Once the budget snarl in Washington finally is untangled and the federal government is back up and running – hopefully in time to avoid a perilous default on the country’s debt – some of North Carolina’s poorest residents will be among those sighing with relief. But what happens in the meantime?
Gov. Pat McCrory’s administration has decided not to enroll new participants in the federally funded Temporary Assistance for Needy Families program because the money has stopped flowing from Washington. And if the unthinkable happens and the federal shutdown continues until November, it looks as if all the state’s TANF recipients will be out of luck. They’ll become yet another set of vulnerable folks not just inconvenienced but perhaps forced into actual suffering because of the budget impasse.
That North Carolina appears to be on the only state to suspend TANF applications simply adds insult to injury.
TANF, also known in North Carolina as Work First, serves 20,709 of the state’s residents, according to a report in The News & Observer of Raleigh.
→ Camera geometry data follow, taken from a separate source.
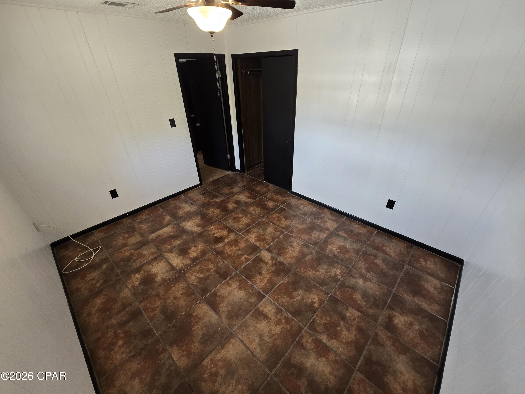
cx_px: 262
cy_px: 197
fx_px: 197
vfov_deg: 89.9
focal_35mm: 13
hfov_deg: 106.2
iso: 250
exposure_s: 1/60
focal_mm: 2.2
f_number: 2.2
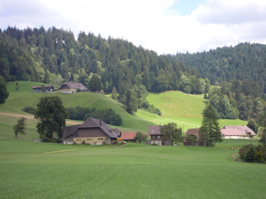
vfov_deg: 13.1
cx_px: 133
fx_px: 868
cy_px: 100
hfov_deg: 17.4
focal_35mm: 113
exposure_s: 1/200
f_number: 5.9
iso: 100
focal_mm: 20.3
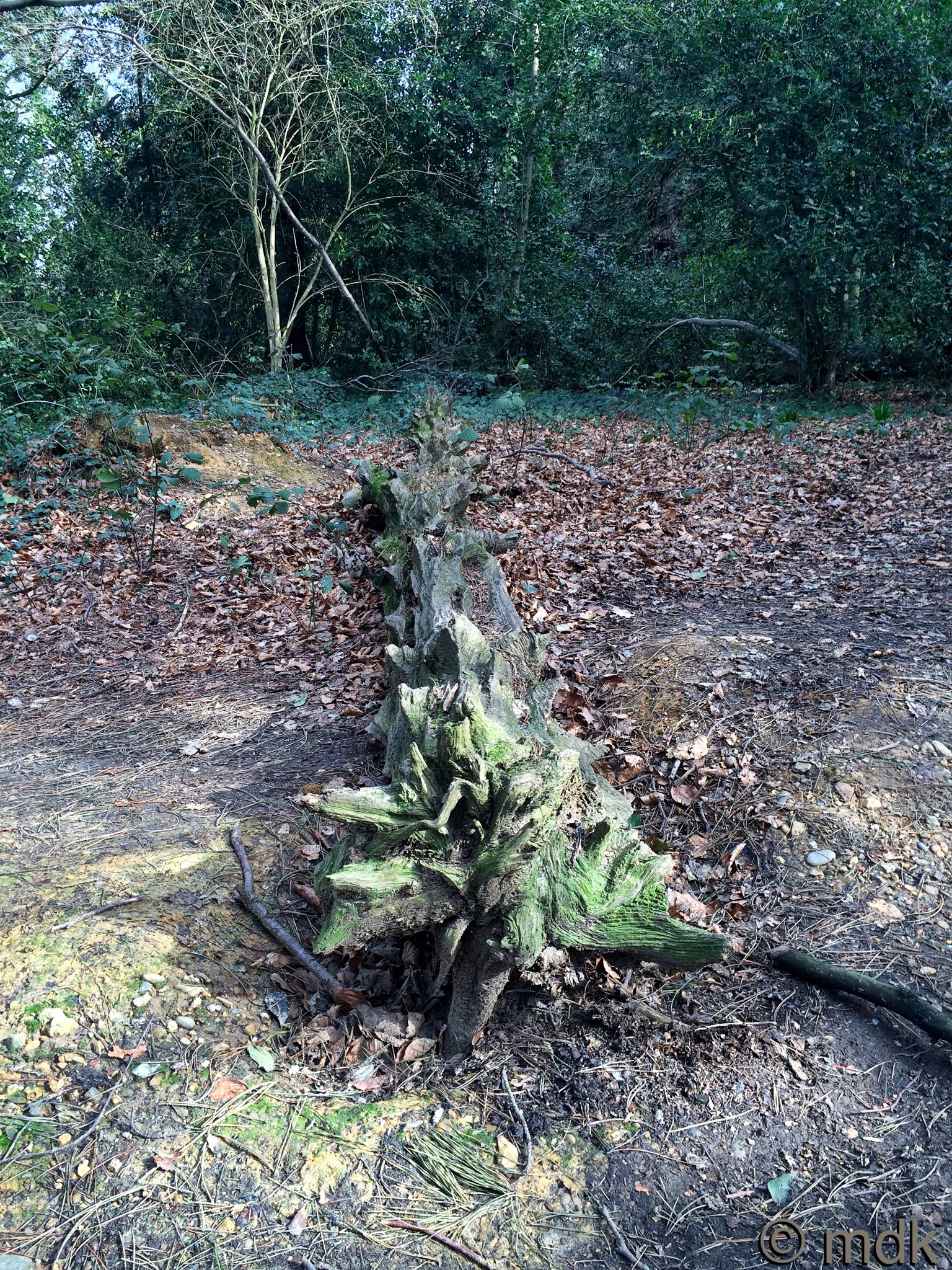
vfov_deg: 61.7
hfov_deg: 48.2
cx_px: 476
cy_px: 635
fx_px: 1063
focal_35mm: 29
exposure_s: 1/108
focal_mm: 4.15
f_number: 2.2
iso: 32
They include 6,948 parents of dependent children and 13,761 children who live with someone other than a parent. In September, the federal government spent $4.7 million to finance the program here.
As the shutdown dragged on, state officials announced a few days ago that the WIC nutrition program – another federally funded lifeline for many disadvantaged mothers and children – also would have to be put on hold. But apparently after it dawned on McCrory’s office how bad it would look for North Carolina to be the only state to stop issuing WIC vouchers, some emergency funds were located to try to tide the program over until the shutdown ends.
Rocks, hard places
Perhaps TANF isn’t linked as directly as WIC to averting child hunger, but if struggling parents see their assistance payments cut off, some will have to make the kind of spending choices all parents dread.
Pay the rent or put gas in the car? Buy food or bigger shoes for a growing kid to wear to school? The conservatives who’ve been resisting a budget deal in Washington, or who’ve been trying to wring a range of spending and policy concessions from President Obama and the president’s allies, either don’t understand the real consequences they’ve unleashed upon many of their fellow Americans, or they just don’t care.
It falls then to state leaders to try to buffer those consequences as best they can. When it comes to TANF, why not look harder to find those figurative nickels in the couch that could keep the program operating for the time being?
It’s also been suggested by the feds that if a state fronts money for TANF while the shutdown lasts, Washington will reimburse for the expense later on. And why not? This is a duly authorized federal program, after all – and one that in North Carolina has been whittled down until it covers only some of our most desperate neighbors.
Beneath the ceiling
While federal employees and those affected by federal programs have hung on the twists and turns of efforts to reach a budget agreement and end the partial government shutdown, the larger issue now looming involves whether Congress will agree to raise the federal debt ceiling. Treasury officials say that unless the ceiling is raised by Thursday, Oct. 17, the United States will not be able to pay its creditors – a nightmare scenario for a country whose prosperity long has been tied to the soundness of the dollar.
While some of those on Capitol Hill who insist on linking the debt issue to their shrink-the-government agenda say that a default would be no big deal, warnings also fly about how a default could send the nation’s and even the world’s economy spiraling back into recession. The effects would be profound, on rich and poor alike, as assets again shrank in value and jobs again evaporated.
Most poor people, even those on welfare, fervently want a chance to work a decent job at decent pay. Another recession would push that dream even farther out of reach. Whether it’s putting WIC and TANF back on an even keel – or staving off the threat of another economic calamity that would mean misery for millions, especially for those whose finances already are fragile – this is a time for state and national leaders of good will toward their fellow citizens to do what it takes.